Grassley was notified that he was caught through incidental collection. Meaning he was speaking to someone under the microscope of the National Security Agency through Section 702 of the FISA law. Sen. Dianne Feinstein was the recipient of a rare admission from the CIA: they were spying on Democratic staffers’ computers at the Senate House Intelligence Committee. As Carter and Solomon reported previously, the Obama White House lowered the threshold in the minimization protocol, the safeguard that redacts and protects the privacy of Americans caught through incidental collection, which could lead to political espionage. Rice’s request to unmask at least one member of the Trump’s transition team shows the lowering of that standard in action. Rice didn’t cite the pressing national security matter that would prompt such an action:
The U.S. government’s foreign surveillance sweeps up American lawmakers and their staffers so routinely now that Congress is alerted as often as once a month that its employees involved in intercepted conversations have been unmasked and their identities shared with intelligence or law enforcement agencies, Circa has learned
Often though, the affected lawmakers or congressional aides aren’t told about the unmasking, unless it involves a security or hacking threat. So some affected lawmakers may not know about their appearance in unredacted executive branch intelligence reports, according to intelligence community sources, who spoke only on condition of anonymity.
"While unmasking can be important to understand intelligence in very limited situations, something is wrong if Congress and other Americans are routinely being unmasked in surveillance reports that are supposed to be focused on foreign intelligence,” Grassley said. “Separation of powers and accountability for the intelligence community are vital to protect civil liberties and ensure public support for the intelligence gathering authorities needed to protect national security.
“Americans need to be able to trust that these national security tools aren’t being abused for political purposes," Grassley said.
Thanks to rules Obama got approved by the FISA review court in 2011 and adapted again in 2015 and just before he left office in January, almost anyone in the intelligence community can request unmasked information and get it if they can prove they need it to better understand raw intelligence.
That’s a low threshold, and even intelligence professionals who pressed for the loosening of the rules acknowledge that without careful safeguards such unmasking can be abused for political espionage or other non-security related reasons.

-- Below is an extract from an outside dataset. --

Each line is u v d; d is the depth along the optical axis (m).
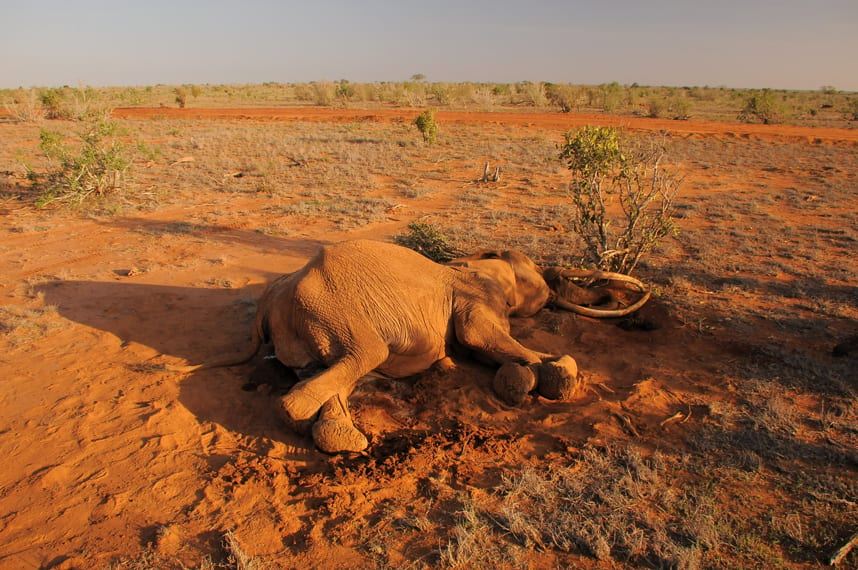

The reasons for the lowering of the threshold was to preempt lone-wolf terror attacks, cyber espionage, and hacking—anything that presents itself as a nightmare in the digital age.
Fox News’s Catherine Herridge and Pamela Brown reported that in 2015, around 25 percent of all 702 reports from the NSA unmasked an American citizen’s identity:
The Office for the Director of National Intelligence, which oversees the 17 intelligence agencies, said "...in 2015, NSA disseminated 4,290 FAA Section 702 intelligence reports that included U.S. person information. Of those 4,290 reports, the U.S. person information was masked in 3,168 reports and unmasked in 1,122 reports."
The report said "NSA is allowed to unmask the identity for the specific requesting recipient only under certain conditions and where specific additional controls are in place" and those conditions were met for "654 U.S. person identities" in 2015.
That means Americans were identified in 26 percent of the cases, or roughly one in four intelligence reports.